TERCEIRA ESPORRADA PARA PIANO ( Bolero de Ravel em Samba de Breque)

T-T-T-T-T-T-T-T-T-T-Terceira
Eira-a-a-a-a-a-a-a-a-a-a-a-a-a-a
Esporr
ada
p-a-r-a--p-i-a-n
o

g-g-g-g-g-o-o-o-o-z-z-z-z-e-e-e-i-i-i-i

Exame de próstata ( 1990-1994) trabalha com a idéia musical de ressonância e a espacialização dos sons que - criados pelo conjunto - fossem processados em tempo real (a música eletrônica era normalmente criada penosamente em situações controladas, e então gravada em fitas, e assim 'fixadas' em um substrato para poder fazer uma apresentação).

Cacetete é particularmente talentoso por suas interpretações sambísticas cultivadas de clássicos do século XX: Claude Debussy,Gustav Mahler, Arnold Schoenberg, Igor Stravinsky, Béla Bartók, Anton Webern e Edgard Varèse.
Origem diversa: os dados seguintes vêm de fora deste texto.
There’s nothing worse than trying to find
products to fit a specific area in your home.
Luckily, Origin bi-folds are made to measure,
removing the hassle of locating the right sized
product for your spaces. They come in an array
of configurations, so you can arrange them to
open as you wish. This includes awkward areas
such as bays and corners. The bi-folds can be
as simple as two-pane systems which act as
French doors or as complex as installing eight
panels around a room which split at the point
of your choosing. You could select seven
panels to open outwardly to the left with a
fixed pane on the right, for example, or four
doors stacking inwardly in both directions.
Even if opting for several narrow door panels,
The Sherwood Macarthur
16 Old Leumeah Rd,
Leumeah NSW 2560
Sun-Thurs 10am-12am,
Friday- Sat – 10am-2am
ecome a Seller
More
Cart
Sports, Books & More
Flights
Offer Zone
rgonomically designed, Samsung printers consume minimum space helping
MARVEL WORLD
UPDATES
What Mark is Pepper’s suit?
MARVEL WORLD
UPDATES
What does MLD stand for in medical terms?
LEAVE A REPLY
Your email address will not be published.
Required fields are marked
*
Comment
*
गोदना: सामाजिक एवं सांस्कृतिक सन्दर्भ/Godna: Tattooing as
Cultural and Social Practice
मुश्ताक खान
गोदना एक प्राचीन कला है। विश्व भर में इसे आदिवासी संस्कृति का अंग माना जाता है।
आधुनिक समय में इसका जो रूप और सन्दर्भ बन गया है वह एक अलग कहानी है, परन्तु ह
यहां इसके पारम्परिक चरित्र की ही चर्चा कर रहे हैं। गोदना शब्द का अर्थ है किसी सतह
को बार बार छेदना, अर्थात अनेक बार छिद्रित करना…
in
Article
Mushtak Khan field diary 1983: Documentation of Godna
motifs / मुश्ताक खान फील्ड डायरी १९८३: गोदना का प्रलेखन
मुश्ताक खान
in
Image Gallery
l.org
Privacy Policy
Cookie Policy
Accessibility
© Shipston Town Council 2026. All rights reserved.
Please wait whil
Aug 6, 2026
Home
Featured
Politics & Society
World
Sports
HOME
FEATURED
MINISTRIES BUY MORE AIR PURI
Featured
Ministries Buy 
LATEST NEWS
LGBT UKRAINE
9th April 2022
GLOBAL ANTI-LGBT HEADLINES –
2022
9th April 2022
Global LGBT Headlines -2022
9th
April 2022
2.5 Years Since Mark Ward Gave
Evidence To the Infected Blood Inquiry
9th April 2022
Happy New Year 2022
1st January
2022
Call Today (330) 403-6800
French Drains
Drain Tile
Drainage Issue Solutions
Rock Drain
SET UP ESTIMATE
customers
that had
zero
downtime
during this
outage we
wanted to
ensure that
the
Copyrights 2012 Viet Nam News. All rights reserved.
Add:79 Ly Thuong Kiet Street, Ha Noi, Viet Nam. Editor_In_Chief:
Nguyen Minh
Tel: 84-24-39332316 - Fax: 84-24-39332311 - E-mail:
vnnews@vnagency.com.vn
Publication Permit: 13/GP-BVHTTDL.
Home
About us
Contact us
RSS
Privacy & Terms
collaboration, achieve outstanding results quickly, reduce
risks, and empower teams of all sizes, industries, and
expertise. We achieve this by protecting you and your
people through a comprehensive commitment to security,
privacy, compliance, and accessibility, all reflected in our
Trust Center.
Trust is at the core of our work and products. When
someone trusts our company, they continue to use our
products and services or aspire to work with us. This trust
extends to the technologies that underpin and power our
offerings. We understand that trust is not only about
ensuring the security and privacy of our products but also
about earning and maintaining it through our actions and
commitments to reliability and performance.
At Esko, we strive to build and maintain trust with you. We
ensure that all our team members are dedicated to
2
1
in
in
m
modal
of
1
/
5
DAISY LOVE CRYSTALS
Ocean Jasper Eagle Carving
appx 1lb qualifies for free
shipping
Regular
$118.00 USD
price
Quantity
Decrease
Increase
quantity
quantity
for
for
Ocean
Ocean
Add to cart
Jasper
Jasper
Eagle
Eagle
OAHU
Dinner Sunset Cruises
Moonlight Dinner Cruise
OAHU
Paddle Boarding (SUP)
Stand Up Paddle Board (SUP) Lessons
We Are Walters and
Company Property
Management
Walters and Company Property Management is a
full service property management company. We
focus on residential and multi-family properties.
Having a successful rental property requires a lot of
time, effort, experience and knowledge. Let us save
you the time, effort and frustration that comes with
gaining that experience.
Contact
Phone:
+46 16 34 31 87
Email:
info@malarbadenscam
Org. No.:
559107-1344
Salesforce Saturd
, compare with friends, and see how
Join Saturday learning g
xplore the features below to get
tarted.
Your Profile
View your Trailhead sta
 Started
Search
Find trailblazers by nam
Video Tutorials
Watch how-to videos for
Em 1984, ele regravou em ritmo de maxixe toda a obra de Frank Zappa . Seu repertório do século XIX focaliza Ludwig van Beethoven, Hector Berlioz , Robert Schumann e especialmente os tambores africanos.

Um comentário:

FÁBIO ELIONAR disse...

Os textos estão fantásticos. Este do funkeiro concretista é dos melhores, como o duelo com Agonia, que é genial. Té mais.